かといってクリームのほうから食べると、最後尖っているところを食べるときにチョコレートクリームが残っておらず、パンの味しかしないといったことが起こります。
個人的なチョココロネのおすすめの食べ方は、尖っているほうをちぎって、チョコレートクリームをつけて食べ進める方法です。
最後までパンとチョコレートクリームのハーモニーを楽しむことができますよ!
アレンジで違うおいしさを楽しめる
チョココロネは家庭でも作ることができます。
そのため、さまざまなアレンジが可能です。
中に詰めるクリームを抹茶クリームやあんことホイップクリームに変えると、和を感じるテイストになります。
また、パン生地ではなくパイ生地でコロネを焼いて、好きなクリームを詰めるとバター香るざくざくっとした食感もまたおいしいです。
クリームは後から詰めるため、パイ生地でもすぐにしんなりすることがないためおすすめです。

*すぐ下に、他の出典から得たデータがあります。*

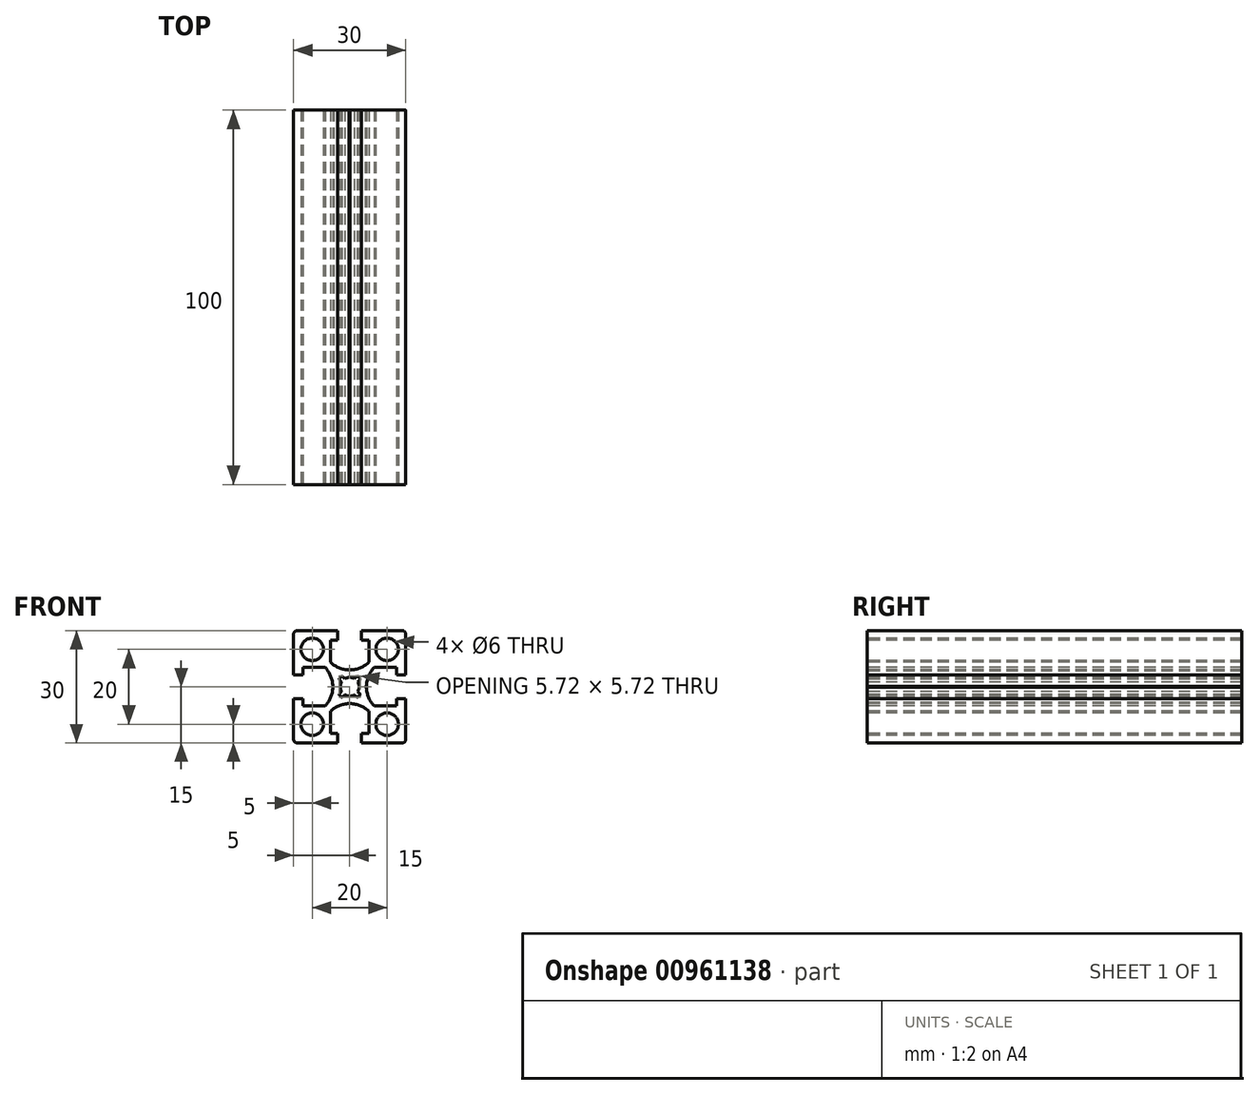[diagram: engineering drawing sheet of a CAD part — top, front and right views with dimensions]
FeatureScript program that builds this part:
annotation { "Feature Type Name" : "Feature", "Feature Type Description" : "" }
export const myFeature = defineFeature(function(context is Context, id is Id, definition is map)
    precondition{}
    {
        {
            var Q0;
            Q0=qCreatedBy(makeId("Front.planeOp"),FACE);
            var sketch = newSketch(context, id + "F0", { "sketchPlane" : qUnion([Q0])});
            skLineSegment(sketch, "E0", {"start": v(-15, 0) * mm, "end": v(15, 0) * mm, "construction": true});
            skLineSegment(sketch, "E1", {"start": v(0, 15) * mm, "end": v(0, -15) * mm, "construction": true});
            skLineSegment(sketch, "E2.bottom", {"start": v(-15, 15) * mm, "end": v(15, 15) * mm});
            skLineSegment(sketch, "E2.top", {"start": v(-15, -15) * mm, "end": v(15, -15) * mm});
            skLineSegment(sketch, "E2.left", {"start": v(-15, 15) * mm, "end": v(-15, -15) * mm});
            skLineSegment(sketch, "E2.right", {"start": v(15, 15) * mm, "end": v(15, -15) * mm});
            skPoint(sketch, "E3", {"position": v(0, 15) * mm});
            skCircle(sketch, "E4", {"center": v(-10, 10) * mm, "radius": 3 * mm});
            skCircle(sketch, "E5.1.0.0", {"center": v(10, 10) * mm, "radius": 3 * mm});
            skLineSegment(sketch, "E5.direction1", {"start": v(-10, 10) * mm, "end": v(10, 10) * mm, "construction": true});
            skLineSegment(sketch, "E6", {"start": v(-10, 10) * mm, "end": v(-10, -10) * mm, "construction": true});
            skLineSegment(sketch, "E7", {"start": v(-10, -10) * mm, "end": v(10, -10) * mm, "construction": true});
            skLineSegment(sketch, "E8", {"start": v(10, -10) * mm, "end": v(10, 10) * mm, "construction": true});
            skCircle(sketch, "E9", {"center": v(-10, -10) * mm, "radius": 3 * mm});
            skCircle(sketch, "E10", {"center": v(10, -10) * mm, "radius": 3 * mm});
            skLineSegment(sketch, "E11", {"start": v(-3.15, 15) * mm, "end": v(-3.15, 12.5) * mm});
            skLineSegment(sketch, "E12", {"start": v(-3.15, 12.5) * mm, "end": v(-5.15, 12.5) * mm});
            skLineSegment(sketch, "E13", {"start": v(-5.15, 12.5) * mm, "end": v(-5.15, 6.55) * mm});
            skLineSegment(sketch, "E14", {"start": v(-5.15, 6.55) * mm, "end": v(5.15, 6.55) * mm, "construction": true});
            skLineSegment(sketch, "E15", {"start": v(5.15, 6.55) * mm, "end": v(5.15, 12.5) * mm});
            skLineSegment(sketch, "E16", {"start": v(5.15, 12.5) * mm, "end": v(3.15, 12.5) * mm});
            skLineSegment(sketch, "E17", {"start": v(3.15, 12.5) * mm, "end": v(3.15, 15) * mm});
            skArc(sketch, "E18", {"start": v(-5.15, 6.55) * mm, "mid": v(0, 4.5) * mm, "end": v(5.15, 6.55) * mm});
            skPoint(sketch, "E19", {"position": v(0, 4.5) * mm});
            skArc(sketch, "E20.MirrorCS", {"start": v(-5.15, -6.55) * mm, "mid": v(0, -4.5) * mm, "end": v(5.15, -6.55) * mm});
            skLineSegment(sketch, "E21.MirrorCS", {"start": v(-5.15, -12.5) * mm, "end": v(-5.15, -6.55) * mm});
            skLineSegment(sketch, "E22.MirrorCS", {"start": v(-3.15, -12.5) * mm, "end": v(-5.15, -12.5) * mm});
            skLineSegment(sketch, "E23.MirrorCS", {"start": v(-3.15, -15) * mm, "end": v(-3.15, -12.5) * mm});
            skLineSegment(sketch, "E24.MirrorCS", {"start": v(3.15, -12.5) * mm, "end": v(3.15, -15) * mm});
            skLineSegment(sketch, "E25.MirrorCS", {"start": v(5.15, -12.5) * mm, "end": v(3.15, -12.5) * mm});
            skLineSegment(sketch, "E26.MirrorCS", {"start": v(5.15, -6.55) * mm, "end": v(5.15, -12.5) * mm});
            skLineSegment(sketch, "E27", {"start": v(-15, 3.15) * mm, "end": v(-12.5, 3.15) * mm});
            skLineSegment(sketch, "E28", {"start": v(-12.5, 3.15) * mm, "end": v(-12.5, 5.15) * mm});
            skLineSegment(sketch, "E29", {"start": v(-12.5, 5.15) * mm, "end": v(-6.55, 5.15) * mm});
            skLineSegment(sketch, "E30", {"start": v(-6.55, 5.15) * mm, "end": v(-6.55, -5.15) * mm, "construction": true});
            skLineSegment(sketch, "E31", {"start": v(-6.55, -5.15) * mm, "end": v(-12.5, -5.15) * mm});
            skLineSegment(sketch, "E32", {"start": v(-12.5, -5.15) * mm, "end": v(-12.5, -3.15) * mm});
            skLineSegment(sketch, "E33", {"start": v(-12.5, -3.15) * mm, "end": v(-15, -3.15) * mm});
            skArc(sketch, "E34", {"start": v(-6.55, -5.15) * mm, "mid": v(-4.5, 0) * mm, "end": v(-6.55, 5.15) * mm});
            skArc(sketch, "E35.MirrorCS", {"start": v(6.55, -5.15) * mm, "mid": v(4.5, 0) * mm, "end": v(6.55, 5.15) * mm});
            skLineSegment(sketch, "E36.MirrorCS", {"start": v(12.5, 5.15) * mm, "end": v(6.55, 5.15) * mm});
            skLineSegment(sketch, "E37.MirrorCS", {"start": v(6.55, -5.15) * mm, "end": v(12.5, -5.15) * mm});
            skLineSegment(sketch, "E38.MirrorCS", {"start": v(12.5, -5.15) * mm, "end": v(12.5, -3.15) * mm});
            skLineSegment(sketch, "E39.MirrorCS", {"start": v(12.5, -3.15) * mm, "end": v(15, -3.15) * mm});
            skLineSegment(sketch, "E40.MirrorCS", {"start": v(15, 3.15) * mm, "end": v(12.5, 3.15) * mm});
            skLineSegment(sketch, "E41.MirrorCS", {"start": v(12.5, 3.15) * mm, "end": v(12.5, 5.15) * mm});
            skArc(sketch, "E42", {"start": v(-2.14, 1.3) * mm, "mid": v(-2.5, 0) * mm, "end": v(-2.14, -1.3) * mm});
            skLineSegment(sketch, "E43", {"start": v(-10, 10) * mm, "end": v(10, -10) * mm, "construction": true});
            skLineSegment(sketch, "E44", {"start": v(-10, -10) * mm, "end": v(10, 10) * mm, "construction": true});
            skLineSegment(sketch, "E45", {"start": v(-2.86, -2.01) * mm, "end": v(-2.14, -1.3) * mm});
            skLineSegment(sketch, "E46", {"start": v(2.01, 2.86) * mm, "end": v(2.86, 2.01) * mm, "construction": true});
            skLineSegment(sketch, "E47", {"start": v(2.86, 2.01) * mm, "end": v(2.14, 1.3) * mm});
            skLineSegment(sketch, "E48", {"start": v(-2.01, -2.86) * mm, "end": v(-2.86, -2.01) * mm, "construction": true});
            skLineSegment(sketch, "E49", {"start": v(-2.01, 2.86) * mm, "end": v(-1.3, 2.14) * mm});
            skLineSegment(sketch, "E50", {"start": v(2.86, -2.01) * mm, "end": v(2.01, -2.86) * mm, "construction": true});
            skLineSegment(sketch, "E51", {"start": v(2.01, -2.86) * mm, "end": v(1.3, -2.14) * mm});
            skLineSegment(sketch, "E52", {"start": v(-2.86, 2.01) * mm, "end": v(-2.01, 2.86) * mm, "construction": true});
            skArc(sketch, "E53", {"start": v(-2.01, 2.86) * mm, "mid": v(-2.47, 2.47) * mm, "end": v(-2.86, 2.01) * mm});
            skArc(sketch, "E54.trimOffspring", {"start": v(2.86, 2.01) * mm, "mid": v(2.47, 2.47) * mm, "end": v(2.01, 2.86) * mm});
            skArc(sketch, "E55.trimOffspring", {"start": v(2.01, -2.86) * mm, "mid": v(2.47, -2.47) * mm, "end": v(2.86, -2.01) * mm});
            skArc(sketch, "E56.trimOffspring", {"start": v(-2.86, -2.01) * mm, "mid": v(-2.47, -2.47) * mm, "end": v(-2.01, -2.86) * mm});
            skArc(sketch, "E57.trimOffspring", {"start": v(1.3, 2.14) * mm, "mid": v(0, 2.5) * mm, "end": v(-1.3, 2.14) * mm});
            skLineSegment(sketch, "E58.trimOffspring", {"start": v(1.3, 2.14) * mm, "end": v(2.01, 2.86) * mm});
            skLineSegment(sketch, "E59.trimOffspring", {"start": v(2.14, -1.3) * mm, "end": v(2.86, -2.01) * mm});
            skLineSegment(sketch, "E60.trimOffspring", {"start": v(-2.14, 1.3) * mm, "end": v(-2.86, 2.01) * mm});
            skLineSegment(sketch, "E61.trimOffspring", {"start": v(-1.3, -2.14) * mm, "end": v(-2.01, -2.86) * mm});
            skArc(sketch, "E62.trimOffspring", {"start": v(2.14, -1.3) * mm, "mid": v(2.5, 0) * mm, "end": v(2.14, 1.3) * mm});
            skArc(sketch, "E63.trimOffspring", {"start": v(-1.3, -2.14) * mm, "mid": v(0, -2.5) * mm, "end": v(1.3, -2.14) * mm});
            skLineSegment(sketch, "E64", {"start": v(-0.15, 4.5) * mm, "end": v(0, 4.2) * mm});
            skLineSegment(sketch, "E65", {"start": v(0, 4.2) * mm, "end": v(0.15, 4.5) * mm});
            skLineSegment(sketch, "E66.MirrorCS", {"start": v(0, -4.2) * mm, "end": v(0.15, -4.5) * mm});
            skLineSegment(sketch, "E67.MirrorCS", {"start": v(-0.15, -4.5) * mm, "end": v(0, -4.2) * mm});
            skLineSegment(sketch, "E68", {"start": v(-4.5, 0.15) * mm, "end": v(-4.2, 0) * mm});
            skLineSegment(sketch, "E69", {"start": v(-4.2, 0) * mm, "end": v(-4.5, -0.15) * mm});
            skLineSegment(sketch, "E70.MirrorCS", {"start": v(4.2, 0) * mm, "end": v(4.5, -0.15) * mm});
            skLineSegment(sketch, "E71.MirrorCS", {"start": v(4.5, 0.15) * mm, "end": v(4.2, 0) * mm});
            skSolve(sketch);
        }
        {
            var Q0;
            Q0=makeQuery(id+"F0.imprint","IMPRINT",FACE,{"disambiguationData":[TD([[makeQuery(id+"F0.imprint","IMPRINT",EDGE,{"derivedFrom":sQuery(id+"F0.wireOp",EDGE,"E4")}),-1.0]])]});
            extrude(context, id + "F1", {"entities" : qUnion([Q0]), "oppositeDirection" : true, "depth" : 100 * mm, "offsetDistance" : 25 * mm});
        }
        {
            var Q0;
            Q0=makeQuery(id+"F1.opExtrude","SWEPT_EDGE",EDGE,{"disambiguationData":[OSD([sQuery(id+"F0.wireOp",EDGE,"E2.bottom"),sQuery(id+"F0.wireOp",EDGE,"E2.right")])]});
            var Q1;
            Q1=makeQuery(id+"F1.opExtrude","SWEPT_EDGE",EDGE,{"disambiguationData":[OSD([sQuery(id+"F0.wireOp",EDGE,"E2.bottom"),sQuery(id+"F0.wireOp",EDGE,"E2.left")])]});
            var Q2;
            Q2=makeQuery(id+"F1.opExtrude","SWEPT_EDGE",EDGE,{"disambiguationData":[OSD([sQuery(id+"F0.wireOp",EDGE,"E2.top"),sQuery(id+"F0.wireOp",EDGE,"E2.left")])]});
            var Q3;
            Q3=makeQuery(id+"F1.opExtrude","SWEPT_EDGE",EDGE,{"disambiguationData":[OSD([sQuery(id+"F0.wireOp",EDGE,"E2.top"),sQuery(id+"F0.wireOp",EDGE,"E2.right")])]});
            fillet(context, id + "F2", {"entities" : qUnion([Q0, Q1, Q2, Q3]), "radius" : 1 * mm, "tangentPropagation" : true, "allowEdgeOverflow" : false});
        }
    });
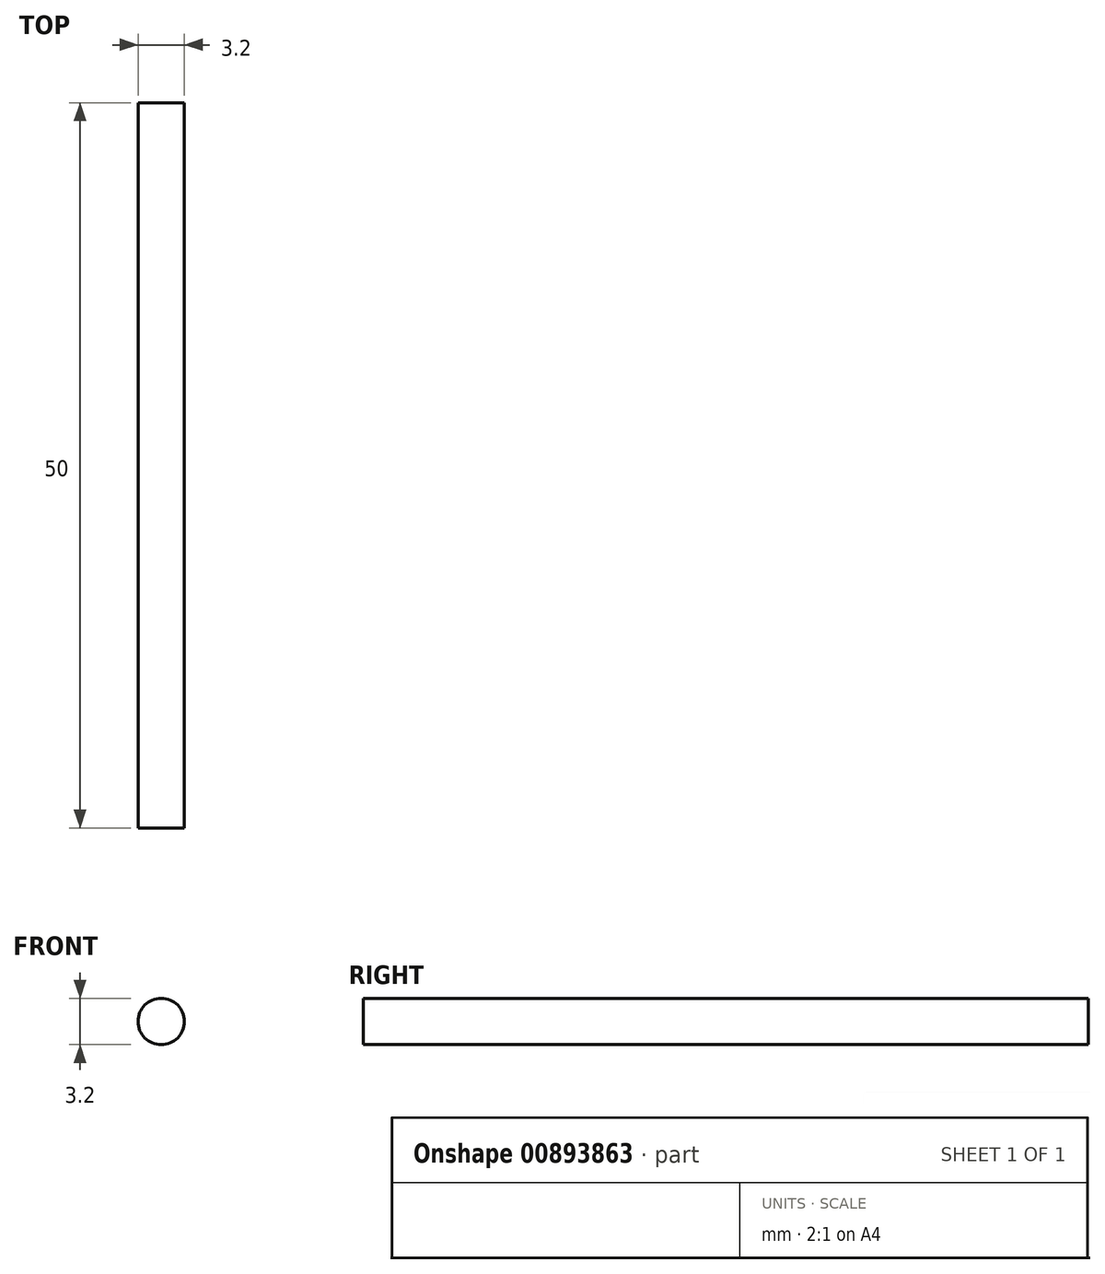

お店でもコロネの中にソフトクリームを詰めたものも販売されています。
最後に
チョココロネもチョココルネも同じ意味の言葉が語源だということがお分かり頂けたでしょうか。
国によって言葉が微妙に異なることと、言いやすさの関係から2種類に変化していったことは面白いですね。
また、クリームパンと違って中に入っているクリームのおいしさにも違いがあることを知るとベーカリーのチョココロネが食べたくなりませんか?
パンもクリームもおいしく食べてもらいたいという日本人の心遣いがチョココロネを通じて見えました。